Elles sont en cours de développement mais cela va arriver cette année. Nous travaillons sur la mobilité pour tous nos jeux pour offrir à nos utilisateurs des supports iPhone et iPad.
EntrepreNantes : Comment se fabrique un jeu vidéo chez vous et combien de temps cela prend-t-il ?
Un jeu peut être très long à développer, il faut compter de 6 mois à 1 an. On commence vraiment par la partie Gamedesign, c'est écrire le jeu de A à Z, tout penser. Après, on passe à la phase de développement, donc développement du code source, développement de tout l'aspect technique. Il y a aussi le développement du texte, du scenario, des illustrations, des animations, de la musique, de tout.
EntrepreNantes : Quel est votre business model ?
On fonctionne avec des jeux qui sont gratuits mais avec des options d'achat payantes, ce que l'on appelle le modèle Freemium : gratuit, avec une partie payante.
EntrepreNantes : Qu'est-ce qui est payant dans les jeux ?
Chaque jeu va avoir son propre modèle économique vraiment à lui, mais en général nous allons essayer de vendre de la monnaie virtuelle.
EntrepreNantes : Peux-tu me dire comment est composée l'équipe de Beemoov ?
On va dire que nous avons 3 illustratrices. Nous avons beaucoup de développeurs, voire même principalement des développeurs, cela peut être des développeurs flash, php, ou plus côté client. Chaque développeur a un peu sa spécialité. Puis, il y a Sylvain, Benoit et moi pour tout ce qui est relatif au marketing.
EntrepreNantes : Des besoins particuliers en financement, en recrutement ?
Aujourd'hui, en terme de financement, nous n'avons pas de problème car nous avons été rentables quasiment depuis le début donc nous nous autofinançons entièrement, à 100%. Aujourd'hui, on est plus dans une logique de recrutement, nous cherchons 2 développeurs web, un pour travailler sur Amour Sucré et l'autre sur Cro Mimi et Secteur 18, un jeu de pompiers.
EntrepreNantes : Vous êtes désormais dans le centre de Nantes, vous étiez situé à Bellevue auparavant, pense-tu qu'il y a des inconvénients au fait d'être basé à Nantes ?

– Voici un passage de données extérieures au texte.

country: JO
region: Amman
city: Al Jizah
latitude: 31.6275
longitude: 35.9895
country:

Etre basé à Nantes, je pense que cela ne comporte pas d'inconvénients mais plutôt des avantages à tout point de vue. Quand on se compare à des entreprises un peu similaires à la nôtre qui sont sur Paris, elles n'ont pas du tout les même coûts, cela coûte beaucoup plus cher au niveau de l'immobilier pour les locaux, tout ce qui est développeurs, niveau de vie coûtent beaucoup plus chers également. Pour ce qui ets des salariés, il y a un turn over qui est beaucoup plus important à Paris, ça n'arrête pas de bouger donc au niveau de l'organisation, c'es beaucoup plus compliqué. Après c'est vrai qu'à Nantes, on ne travaille pas comme à Paris où c'est beaucoup plus speed, beaucoup plus intense, les gens vont travailler beaucoup plus longtemps et avoir des journées beaucoup plus lourdes, alors qu'à Nantes nous sommes un petit peu plus tranquilles. C'est aussi plus agréable.

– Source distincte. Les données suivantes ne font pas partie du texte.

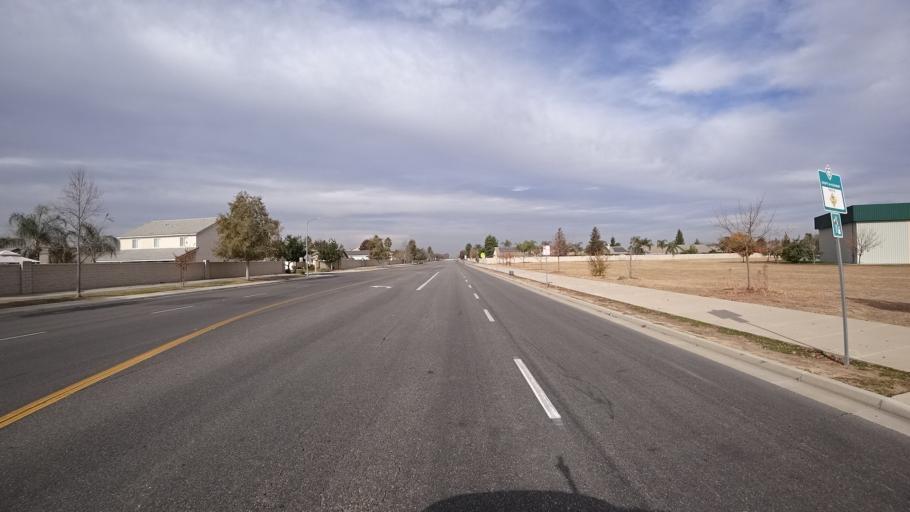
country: US
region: California
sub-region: Kern County
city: Rosedale
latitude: 35.4205
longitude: -119.1365
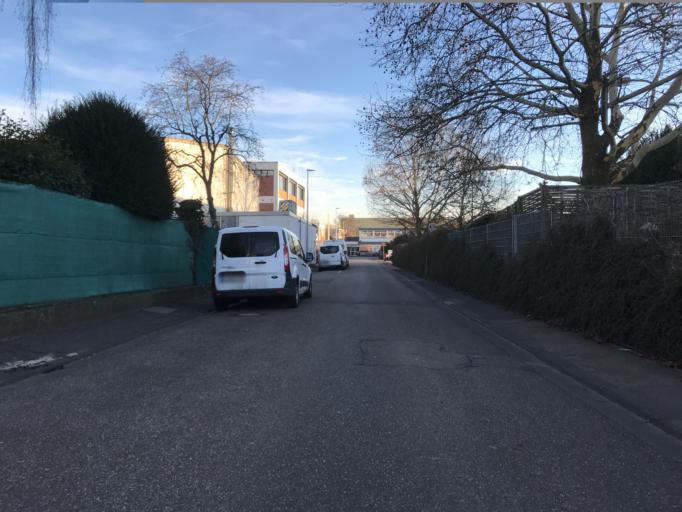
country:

EntrepreNantes : Quels sont les atouts de Nantes pour un entrepreneur comme toi ?
Je dirais qu'il n'y a pas forcément énormément d'atouts. Il y a des avantages par rapport à Paris que je viens de citer. Nantes est une ville très culturelle, très dynamique, très créative en général quand on voit tout ce qui se fait par exemple sur l'île de Nantes. Cela nous correspond vraiment pas mal car nous sommes des créatifs purs, on ne fait que de la création, le jour, la nuit, tout le temps toute la semaine.